Мама рассказывала мне, как отличить серба от черногорца:
– Серб обстоятелен в поступках, его поступь даже величава. Черногорец же весь настороже, всегда готовый выхватить из-за пояса пистолет. Полтысячи лет они держались на Черной Горе в изоляции от мира, зато отстояли свободу...
Но каждый год – в день 28 июня – мама погружалась в печаль. Это был день святого Витта, день национальной скорби славянского мира. 28 июня 1389 года на печальном Косовом поле, что лежит между Боснией и Македонией, турецкие орды сломили мощь Сербии, и с того дня началась ее новая история – история борьбы за свободу... Я помню даже слова матери:
– А когда полегли витязи на Косовом поле, храбрый Обилич прокрался в шатер турецкого султана и зарезал его кинжалом. Обилич умер под пытками, но остался в наших песнях и былинах. А битва случилась в день святого Витта, сербы называют его «Видовданом», и этот день стал для нас днем траура...

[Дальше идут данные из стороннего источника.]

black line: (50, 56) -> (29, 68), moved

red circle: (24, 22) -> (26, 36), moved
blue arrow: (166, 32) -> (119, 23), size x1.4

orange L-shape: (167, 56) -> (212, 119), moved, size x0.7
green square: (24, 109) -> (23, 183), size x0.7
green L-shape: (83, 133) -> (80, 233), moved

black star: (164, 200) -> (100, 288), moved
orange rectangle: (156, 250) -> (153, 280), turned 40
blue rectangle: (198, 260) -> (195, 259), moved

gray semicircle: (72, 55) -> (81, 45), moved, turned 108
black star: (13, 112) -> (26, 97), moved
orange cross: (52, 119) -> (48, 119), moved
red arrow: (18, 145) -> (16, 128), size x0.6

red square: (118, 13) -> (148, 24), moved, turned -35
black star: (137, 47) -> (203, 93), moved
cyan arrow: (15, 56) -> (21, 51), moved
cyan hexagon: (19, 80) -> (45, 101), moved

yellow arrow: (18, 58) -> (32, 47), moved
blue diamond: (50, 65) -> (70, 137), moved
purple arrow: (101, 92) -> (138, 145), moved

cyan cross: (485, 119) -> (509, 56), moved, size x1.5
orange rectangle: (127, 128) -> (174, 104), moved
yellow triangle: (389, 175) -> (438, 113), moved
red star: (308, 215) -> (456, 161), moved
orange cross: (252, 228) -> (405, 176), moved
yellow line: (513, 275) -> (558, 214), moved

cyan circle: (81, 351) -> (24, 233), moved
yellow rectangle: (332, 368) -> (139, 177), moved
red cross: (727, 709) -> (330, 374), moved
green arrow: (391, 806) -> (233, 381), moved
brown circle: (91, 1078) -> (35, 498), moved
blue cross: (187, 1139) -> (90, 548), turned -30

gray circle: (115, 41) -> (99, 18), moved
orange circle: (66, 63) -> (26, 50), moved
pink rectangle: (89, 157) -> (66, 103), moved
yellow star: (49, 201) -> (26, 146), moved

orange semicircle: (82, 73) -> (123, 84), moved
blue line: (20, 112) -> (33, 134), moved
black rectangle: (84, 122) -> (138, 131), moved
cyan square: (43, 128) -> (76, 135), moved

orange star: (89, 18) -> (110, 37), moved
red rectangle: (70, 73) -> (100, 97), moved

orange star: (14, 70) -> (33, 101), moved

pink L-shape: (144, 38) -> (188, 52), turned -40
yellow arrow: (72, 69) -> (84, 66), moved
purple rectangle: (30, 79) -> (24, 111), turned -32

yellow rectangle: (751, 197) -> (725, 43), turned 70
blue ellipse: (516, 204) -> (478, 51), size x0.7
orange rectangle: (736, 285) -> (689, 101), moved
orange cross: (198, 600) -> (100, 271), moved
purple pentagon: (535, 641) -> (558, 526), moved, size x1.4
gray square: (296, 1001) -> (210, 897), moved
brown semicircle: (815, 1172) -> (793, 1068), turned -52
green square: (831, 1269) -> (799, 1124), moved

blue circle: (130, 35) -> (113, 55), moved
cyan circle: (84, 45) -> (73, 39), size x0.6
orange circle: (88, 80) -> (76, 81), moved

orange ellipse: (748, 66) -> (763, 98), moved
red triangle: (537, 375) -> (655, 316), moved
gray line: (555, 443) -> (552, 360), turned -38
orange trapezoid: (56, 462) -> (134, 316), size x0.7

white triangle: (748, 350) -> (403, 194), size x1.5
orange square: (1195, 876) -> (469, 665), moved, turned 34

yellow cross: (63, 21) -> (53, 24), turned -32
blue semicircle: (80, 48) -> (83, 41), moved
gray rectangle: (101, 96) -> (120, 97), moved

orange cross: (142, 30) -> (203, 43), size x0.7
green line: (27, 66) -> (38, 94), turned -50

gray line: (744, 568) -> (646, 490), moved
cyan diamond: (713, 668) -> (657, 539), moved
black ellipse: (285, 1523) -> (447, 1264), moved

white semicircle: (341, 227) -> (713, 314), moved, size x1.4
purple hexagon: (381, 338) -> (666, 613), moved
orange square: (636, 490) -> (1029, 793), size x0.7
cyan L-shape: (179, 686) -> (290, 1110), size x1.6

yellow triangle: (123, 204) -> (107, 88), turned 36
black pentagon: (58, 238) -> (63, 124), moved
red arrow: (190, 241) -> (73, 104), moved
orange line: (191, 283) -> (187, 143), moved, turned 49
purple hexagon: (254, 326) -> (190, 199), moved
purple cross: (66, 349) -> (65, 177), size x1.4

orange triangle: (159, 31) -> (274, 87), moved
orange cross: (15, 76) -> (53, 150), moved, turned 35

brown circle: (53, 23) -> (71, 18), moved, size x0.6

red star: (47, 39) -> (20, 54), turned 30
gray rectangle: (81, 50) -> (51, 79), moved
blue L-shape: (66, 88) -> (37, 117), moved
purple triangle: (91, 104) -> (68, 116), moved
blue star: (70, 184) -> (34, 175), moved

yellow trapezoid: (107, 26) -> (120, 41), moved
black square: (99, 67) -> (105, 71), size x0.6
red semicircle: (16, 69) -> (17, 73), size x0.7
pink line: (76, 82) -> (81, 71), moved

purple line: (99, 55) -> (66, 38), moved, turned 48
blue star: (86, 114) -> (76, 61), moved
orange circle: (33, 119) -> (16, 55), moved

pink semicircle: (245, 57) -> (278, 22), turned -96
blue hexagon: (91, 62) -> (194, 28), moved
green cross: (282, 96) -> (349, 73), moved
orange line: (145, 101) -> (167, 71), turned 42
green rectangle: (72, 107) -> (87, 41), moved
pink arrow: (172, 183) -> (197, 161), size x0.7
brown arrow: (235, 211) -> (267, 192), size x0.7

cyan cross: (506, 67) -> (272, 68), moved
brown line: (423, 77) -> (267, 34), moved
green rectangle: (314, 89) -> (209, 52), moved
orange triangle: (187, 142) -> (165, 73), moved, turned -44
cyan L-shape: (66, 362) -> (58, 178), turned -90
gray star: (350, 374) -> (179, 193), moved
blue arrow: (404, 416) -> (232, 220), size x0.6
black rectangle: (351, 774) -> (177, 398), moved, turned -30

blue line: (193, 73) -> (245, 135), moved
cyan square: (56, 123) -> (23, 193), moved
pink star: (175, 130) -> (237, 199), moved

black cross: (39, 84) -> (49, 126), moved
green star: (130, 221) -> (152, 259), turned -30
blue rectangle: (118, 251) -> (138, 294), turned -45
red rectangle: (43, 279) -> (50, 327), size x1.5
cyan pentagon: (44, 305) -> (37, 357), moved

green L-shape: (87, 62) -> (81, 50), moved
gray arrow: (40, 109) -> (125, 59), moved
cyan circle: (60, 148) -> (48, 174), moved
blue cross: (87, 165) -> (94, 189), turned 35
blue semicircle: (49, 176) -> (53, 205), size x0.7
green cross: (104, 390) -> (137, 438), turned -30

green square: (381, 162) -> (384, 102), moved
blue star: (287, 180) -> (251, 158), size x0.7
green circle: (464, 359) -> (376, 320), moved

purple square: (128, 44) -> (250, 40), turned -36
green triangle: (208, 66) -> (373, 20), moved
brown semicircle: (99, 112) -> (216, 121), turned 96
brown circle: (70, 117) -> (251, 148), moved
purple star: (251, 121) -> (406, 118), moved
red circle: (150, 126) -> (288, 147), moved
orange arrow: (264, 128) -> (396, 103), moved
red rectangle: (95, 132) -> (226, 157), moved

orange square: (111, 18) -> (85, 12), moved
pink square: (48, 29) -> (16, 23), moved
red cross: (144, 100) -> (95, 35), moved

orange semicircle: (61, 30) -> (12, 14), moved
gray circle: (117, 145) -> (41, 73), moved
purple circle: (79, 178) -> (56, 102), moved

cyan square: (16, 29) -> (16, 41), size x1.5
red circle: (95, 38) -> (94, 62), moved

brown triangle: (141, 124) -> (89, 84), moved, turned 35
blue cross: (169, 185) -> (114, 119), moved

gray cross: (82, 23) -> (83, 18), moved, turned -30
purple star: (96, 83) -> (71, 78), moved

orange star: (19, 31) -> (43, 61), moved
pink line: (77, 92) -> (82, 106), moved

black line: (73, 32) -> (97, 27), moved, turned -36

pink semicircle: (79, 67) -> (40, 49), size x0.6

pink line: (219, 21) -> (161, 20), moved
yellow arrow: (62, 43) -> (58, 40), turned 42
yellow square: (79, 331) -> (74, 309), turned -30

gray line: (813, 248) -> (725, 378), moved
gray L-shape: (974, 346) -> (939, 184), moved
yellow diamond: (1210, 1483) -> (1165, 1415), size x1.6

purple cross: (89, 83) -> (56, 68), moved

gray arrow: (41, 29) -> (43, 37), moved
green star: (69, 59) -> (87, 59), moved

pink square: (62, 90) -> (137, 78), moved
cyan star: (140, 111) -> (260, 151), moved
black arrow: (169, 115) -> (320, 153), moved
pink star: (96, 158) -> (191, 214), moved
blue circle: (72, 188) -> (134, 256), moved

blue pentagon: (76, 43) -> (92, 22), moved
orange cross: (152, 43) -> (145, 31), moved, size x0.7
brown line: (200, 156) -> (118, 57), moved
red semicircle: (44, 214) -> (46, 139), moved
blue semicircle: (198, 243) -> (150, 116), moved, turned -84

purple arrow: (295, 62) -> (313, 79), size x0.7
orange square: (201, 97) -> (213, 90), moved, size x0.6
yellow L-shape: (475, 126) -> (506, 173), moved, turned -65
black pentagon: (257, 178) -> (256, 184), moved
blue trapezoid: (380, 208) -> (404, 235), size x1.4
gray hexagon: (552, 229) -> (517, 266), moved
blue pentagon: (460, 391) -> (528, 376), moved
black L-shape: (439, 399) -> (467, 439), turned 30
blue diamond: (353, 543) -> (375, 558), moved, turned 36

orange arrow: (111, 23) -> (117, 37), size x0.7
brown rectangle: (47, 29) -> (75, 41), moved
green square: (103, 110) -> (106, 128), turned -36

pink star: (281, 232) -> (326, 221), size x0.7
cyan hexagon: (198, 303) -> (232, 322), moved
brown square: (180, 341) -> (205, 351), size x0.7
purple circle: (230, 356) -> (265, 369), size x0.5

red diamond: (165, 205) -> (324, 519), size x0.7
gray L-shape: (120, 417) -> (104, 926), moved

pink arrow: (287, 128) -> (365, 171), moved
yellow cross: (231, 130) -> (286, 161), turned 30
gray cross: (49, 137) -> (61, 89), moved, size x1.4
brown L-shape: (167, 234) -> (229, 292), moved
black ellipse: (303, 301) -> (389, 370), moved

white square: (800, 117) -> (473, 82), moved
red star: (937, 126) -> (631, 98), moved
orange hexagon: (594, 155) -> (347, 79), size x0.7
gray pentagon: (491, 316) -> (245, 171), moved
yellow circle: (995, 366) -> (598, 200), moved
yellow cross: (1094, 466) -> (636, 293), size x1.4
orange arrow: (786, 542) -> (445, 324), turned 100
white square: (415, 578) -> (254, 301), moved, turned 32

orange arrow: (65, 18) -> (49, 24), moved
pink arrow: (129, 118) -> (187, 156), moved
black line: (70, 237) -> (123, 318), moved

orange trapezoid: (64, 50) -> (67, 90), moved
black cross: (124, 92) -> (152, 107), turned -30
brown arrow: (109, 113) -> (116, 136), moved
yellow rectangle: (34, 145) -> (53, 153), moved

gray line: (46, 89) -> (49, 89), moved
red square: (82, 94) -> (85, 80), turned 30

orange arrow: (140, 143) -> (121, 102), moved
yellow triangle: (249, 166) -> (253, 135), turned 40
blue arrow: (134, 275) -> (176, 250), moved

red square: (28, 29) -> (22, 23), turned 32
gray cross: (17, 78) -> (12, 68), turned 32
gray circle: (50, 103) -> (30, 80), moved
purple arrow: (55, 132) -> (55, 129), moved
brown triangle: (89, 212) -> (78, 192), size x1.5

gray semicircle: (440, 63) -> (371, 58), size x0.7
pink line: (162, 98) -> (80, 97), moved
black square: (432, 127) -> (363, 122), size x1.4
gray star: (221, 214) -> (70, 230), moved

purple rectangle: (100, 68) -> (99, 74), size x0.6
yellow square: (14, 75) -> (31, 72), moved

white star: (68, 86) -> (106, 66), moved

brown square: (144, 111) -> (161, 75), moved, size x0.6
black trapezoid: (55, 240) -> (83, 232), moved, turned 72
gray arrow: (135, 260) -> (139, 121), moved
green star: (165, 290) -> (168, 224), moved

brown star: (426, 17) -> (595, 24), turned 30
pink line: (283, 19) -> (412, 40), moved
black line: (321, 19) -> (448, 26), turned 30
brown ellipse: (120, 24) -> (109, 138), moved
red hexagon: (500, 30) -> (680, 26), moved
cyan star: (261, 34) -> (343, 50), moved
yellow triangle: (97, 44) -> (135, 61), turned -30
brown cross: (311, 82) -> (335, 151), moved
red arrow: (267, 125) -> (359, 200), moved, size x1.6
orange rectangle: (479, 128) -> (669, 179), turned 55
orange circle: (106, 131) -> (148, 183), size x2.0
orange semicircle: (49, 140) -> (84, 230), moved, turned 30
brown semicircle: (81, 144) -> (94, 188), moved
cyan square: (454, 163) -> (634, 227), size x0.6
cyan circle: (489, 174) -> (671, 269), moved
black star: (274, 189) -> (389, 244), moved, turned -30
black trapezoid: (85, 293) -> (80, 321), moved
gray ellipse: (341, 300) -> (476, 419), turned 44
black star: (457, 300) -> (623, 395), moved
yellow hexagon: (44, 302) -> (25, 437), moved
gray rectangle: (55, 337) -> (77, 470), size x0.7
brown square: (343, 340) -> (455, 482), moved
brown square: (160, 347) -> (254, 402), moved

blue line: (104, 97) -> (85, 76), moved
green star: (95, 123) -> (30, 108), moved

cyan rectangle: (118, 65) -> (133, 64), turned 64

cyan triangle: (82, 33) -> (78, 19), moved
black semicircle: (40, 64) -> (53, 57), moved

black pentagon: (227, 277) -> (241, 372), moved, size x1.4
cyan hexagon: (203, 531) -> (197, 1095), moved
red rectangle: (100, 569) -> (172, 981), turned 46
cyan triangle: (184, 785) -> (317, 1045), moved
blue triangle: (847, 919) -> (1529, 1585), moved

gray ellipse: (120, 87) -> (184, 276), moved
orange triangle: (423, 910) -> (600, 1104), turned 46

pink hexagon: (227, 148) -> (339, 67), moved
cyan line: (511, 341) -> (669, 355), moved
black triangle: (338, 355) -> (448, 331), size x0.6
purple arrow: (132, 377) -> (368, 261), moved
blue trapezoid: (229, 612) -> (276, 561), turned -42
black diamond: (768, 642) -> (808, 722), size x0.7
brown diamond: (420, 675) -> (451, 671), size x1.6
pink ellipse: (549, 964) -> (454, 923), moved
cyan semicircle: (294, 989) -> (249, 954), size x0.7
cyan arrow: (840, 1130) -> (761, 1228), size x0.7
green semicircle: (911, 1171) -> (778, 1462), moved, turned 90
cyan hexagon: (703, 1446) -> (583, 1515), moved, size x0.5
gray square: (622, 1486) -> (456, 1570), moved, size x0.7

Поражение сербов на Косовом поле стало так же близко моему сердцу, как и победа русичей на поле Куликовом! Но мог ли я тогда думать, что именно в такой Видовдан выстрелы огласят Сараево, столицу Боснии, а вся Европа исполнит пляску святого Витта, стуча зубами от страха. Этот день потом и отразит Ярослав Гашек в своем романе о бравом солдате Швейке:
– Убили, значит, Фердинанда-то нашего... Укокошили его в Сараево. Из револьвера. Ехал он там со своей эрцгерцогиней...
Отец выписывал для чтения газеты «Фигаро» из Парижа и злющую «Тетку Фосс» из Берлина, а мама читала журнал «Славянский мир», я часто заставал ее с номером «Славянских известий» в руках, плачущую. Мне запомнились дни, когда Россия чествовала память Кирилла, соратника Мефодия, в 1889 году отмечалось пятьсот лет со дня Косовой битвы. В годы моего детства Петербург часто объявлял дни «кружечных сборов», когда по квартирам ходили студенты и курсистки с кружками для сбора подаяния.